Prima la rivelazione dell'Espresso sulle sue super-consulenze avute dal Magistrato delle Acque di Venezia, come "libero professionista", per collaudi amministrativi legati ai lavori del Mose. Almeno mezzo milione di euro effettivamente pagato nel corso degli anni. «Incarichi perfettamente legittimi – si difese Ciucci – in base alle mie competenze». E infatti tali incarichi non avevano in punta di diritto nulla di illegale, e Ciucci non è stato coinvolto né nell'inchiesta sul Mose né in quella "Incalza-grandi opere". Ma hanno certamente svelato il complesso intreccio di scambi di favori e doppi incarichi tra il Consorzio Venezia Nuova e molti alti dirigenti statali (tra i beneficiari delle consulenze pagate con i fondi del Mose nella seconda metà degli anni dieci, per centinaia di migliaia di euro, anche l'allora capo di gabinetto all'Economia Vincenzo Fortunato e il predecessore di Ciucci all'Anas Vincenzo Pozzi).

Poi la vicenda della pensione.
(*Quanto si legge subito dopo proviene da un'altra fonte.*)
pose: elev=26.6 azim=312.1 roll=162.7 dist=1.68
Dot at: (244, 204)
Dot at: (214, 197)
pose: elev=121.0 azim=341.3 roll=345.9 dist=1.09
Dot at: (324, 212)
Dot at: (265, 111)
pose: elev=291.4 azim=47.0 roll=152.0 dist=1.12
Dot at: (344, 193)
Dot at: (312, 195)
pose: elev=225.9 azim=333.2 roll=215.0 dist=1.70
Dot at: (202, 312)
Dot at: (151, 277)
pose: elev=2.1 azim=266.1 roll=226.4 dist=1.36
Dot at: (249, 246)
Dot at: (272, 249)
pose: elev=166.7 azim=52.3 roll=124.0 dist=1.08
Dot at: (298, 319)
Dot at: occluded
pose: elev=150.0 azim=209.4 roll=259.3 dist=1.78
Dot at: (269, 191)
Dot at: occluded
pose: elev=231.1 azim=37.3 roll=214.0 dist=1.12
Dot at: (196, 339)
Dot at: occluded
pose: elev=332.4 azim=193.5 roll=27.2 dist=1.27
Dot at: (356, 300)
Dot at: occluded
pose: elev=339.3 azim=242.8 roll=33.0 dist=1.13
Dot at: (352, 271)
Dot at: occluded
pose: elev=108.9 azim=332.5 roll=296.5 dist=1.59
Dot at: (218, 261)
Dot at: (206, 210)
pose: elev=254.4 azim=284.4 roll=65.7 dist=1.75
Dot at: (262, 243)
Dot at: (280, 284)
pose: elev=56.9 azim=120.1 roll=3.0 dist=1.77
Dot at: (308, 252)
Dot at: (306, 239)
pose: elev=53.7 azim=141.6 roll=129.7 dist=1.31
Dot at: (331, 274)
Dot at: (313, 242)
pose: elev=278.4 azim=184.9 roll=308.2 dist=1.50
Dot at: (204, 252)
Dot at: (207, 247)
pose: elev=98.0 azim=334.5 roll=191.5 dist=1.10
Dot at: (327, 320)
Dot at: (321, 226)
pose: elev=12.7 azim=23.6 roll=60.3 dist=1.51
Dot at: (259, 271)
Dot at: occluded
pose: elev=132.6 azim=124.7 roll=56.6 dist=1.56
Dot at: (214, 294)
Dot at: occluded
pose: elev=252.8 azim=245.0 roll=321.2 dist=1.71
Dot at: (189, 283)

Ciucci è andato in pensione da direttore generale, con una anzianità complessiva di 45 anni (!), nel settembre 2013. La richiesta venne dal ministero dell'Economia (governo Letta), che nel confermargli la fiducia gli faceva però notare che il Dlgs 39/2014 prevedeva tra le altre cose incompatibilità tra i ruoli di presidente e direttore generale di società pubbliche.

Da qui l'indennità di bunuscita da 1,8 milioni di euro, che emersa solo a metà 2014 ha fatto rumore. Il Tfr era pari a 266mila euro, il resto (1,5 miloni circa) era un'indennità pari a due mensilità prevista dal suo contratto del 2006 al momento dell'uscita, quale che ne fosse il motivo. È vero che non si è trattato di "Ciucci presidente che ha licenziato senza preavviso Ciucci direttore, con risoluzione consensuale del rapporto", come raccontato all'inizio: quelle erano solo le motivazioni di calcolo nel contratto 2006. Fatto sta che Ciucci ha preso l'indennità da 1,8 milioni, percepisce la pensione, e continua a fare il presidente Anas.

Successivamente, la legge Madia del 2014 ha sancito che i pensionati non possono essere dirigenti pubblici: o meglio, quelli che ci sono rimangono, ma non possono essere nominati o rinnovati. Ciucci avrebbe dunque cessato in ogni caso la sua avventura ai vertici dell'Anas al più tardi nel maggio 2016, alla scadenza dell'attuale mandato di presidente.

Ancora più pesante, probabilmente, la vicenda dei tre viadotti crollati, raccontata sopra: anche qui nessuna responsabilità accertata né indagine a carico di Ciucci, ma la spinta a "rinnovare".

Eppure in termini di gestione Ciucci può vantare di aver riportato la società in utile in soli tre anni, dal 2008, dal buco di 500 milioni con cui l'aveva presa nel 2005. E tale utile si è sempre mantenuto negli anni (dovrebbe essere di circa 16 milioni nel 2014).

L'Anas comunque, nonostante sia formalmente una società per azioni dal 2002, resta controllata al 100% dal Tesoro e resta in sostanza ancora un ente pubblico, senza attività di mercato: anche se lo Stato non versa più dal 2011 alcun corrispettivo per la gestione, le risorse per l'attività ordinaria (compresa manutenzione) arrivano per la quasi totalità (a parte marginali entrate proprie) dai canoni versati dalle società concessionarie autostradali, e quelle per gli investimenti arrivano dallo Stato.

Uno dei nodi da affrontare, dunque, per il Ministro Delrio e l'esecutivo Renzi, è se riprendere in mano il progetto di Tremonti di mettere a pedaggio le autostrade Anas (GRA di Roma, Salerno-Reggio) e le superstrade.

C'è poi il tema della manutenzione ordinaria, del controllo della sicurezza sulla rete e dello stato della manutenzione, tema emerso con urgenza dalle vicende dei viadotti degli ultimi mesi.